───── The records
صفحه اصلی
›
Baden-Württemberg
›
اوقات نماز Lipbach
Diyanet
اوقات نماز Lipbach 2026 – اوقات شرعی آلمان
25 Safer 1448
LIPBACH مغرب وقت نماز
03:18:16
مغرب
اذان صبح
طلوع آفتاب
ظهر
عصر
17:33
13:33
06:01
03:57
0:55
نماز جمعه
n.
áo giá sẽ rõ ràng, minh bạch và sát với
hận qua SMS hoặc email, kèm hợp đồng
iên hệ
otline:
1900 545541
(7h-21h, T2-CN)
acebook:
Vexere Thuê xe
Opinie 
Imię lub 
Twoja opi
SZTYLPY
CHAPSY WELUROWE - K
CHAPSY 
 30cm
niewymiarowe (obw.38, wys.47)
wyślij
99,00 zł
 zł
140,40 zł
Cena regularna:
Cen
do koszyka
──────────
───── The records
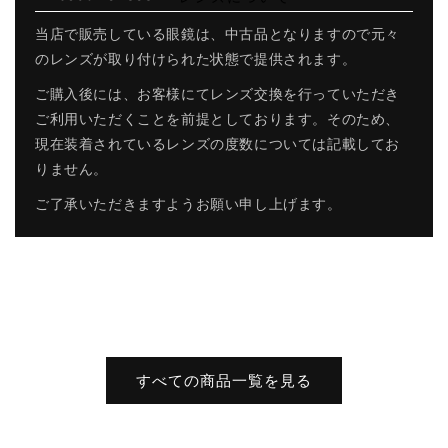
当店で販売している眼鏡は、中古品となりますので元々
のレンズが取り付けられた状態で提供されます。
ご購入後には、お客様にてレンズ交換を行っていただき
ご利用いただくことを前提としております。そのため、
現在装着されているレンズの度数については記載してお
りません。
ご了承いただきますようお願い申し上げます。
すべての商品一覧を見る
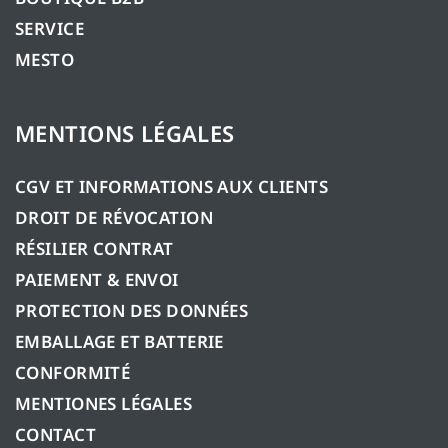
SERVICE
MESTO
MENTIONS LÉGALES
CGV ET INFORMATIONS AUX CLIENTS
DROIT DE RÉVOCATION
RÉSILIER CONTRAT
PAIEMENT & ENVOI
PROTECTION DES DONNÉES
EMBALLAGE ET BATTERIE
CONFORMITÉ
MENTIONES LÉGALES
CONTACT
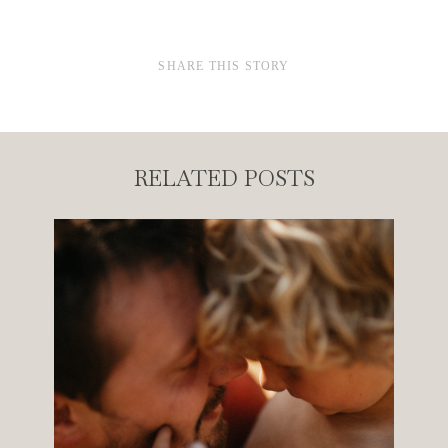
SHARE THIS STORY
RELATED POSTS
──────────
Work to complete » Give the entries' lines as a JSON list of strings, one string per line, running from the line that contains "当店で販売している眼鏡は、中古品となりますので元々" through the line that contains "RELATED POSTS". Leave out blank lines and the pictures.

Solution for this task »
[
  "当店で販売している眼鏡は、中古品となりますので元々",
  "のレンズが取り付けられた状態で提供されます。",
  "ご購入後には、お客様にてレンズ交換を行っていただき",
  "ご利用いただくことを前提としております。そのため、",
  "現在装着されているレンズの度数については記載してお",
  "りません。",
  "ご了承いただきますようお願い申し上げます。",
  "すべての商品一覧を見る",
  "SERVICE",
  "MESTO",
  "MENTIONS LÉGALES",
  "CGV ET INFORMATIONS AUX CLIENTS",
  "DROIT DE RÉVOCATION",
  "RÉSILIER CONTRAT",
  "PAIEMENT & ENVOI",
  "PROTECTION DES DONNÉES",
  "EMBALLAGE ET BATTERIE",
  "CONFORMITÉ",
  "MENTIONES LÉGALES",
  "CONTACT",
  "SHARE THIS STORY",
  "RELATED POSTS"
]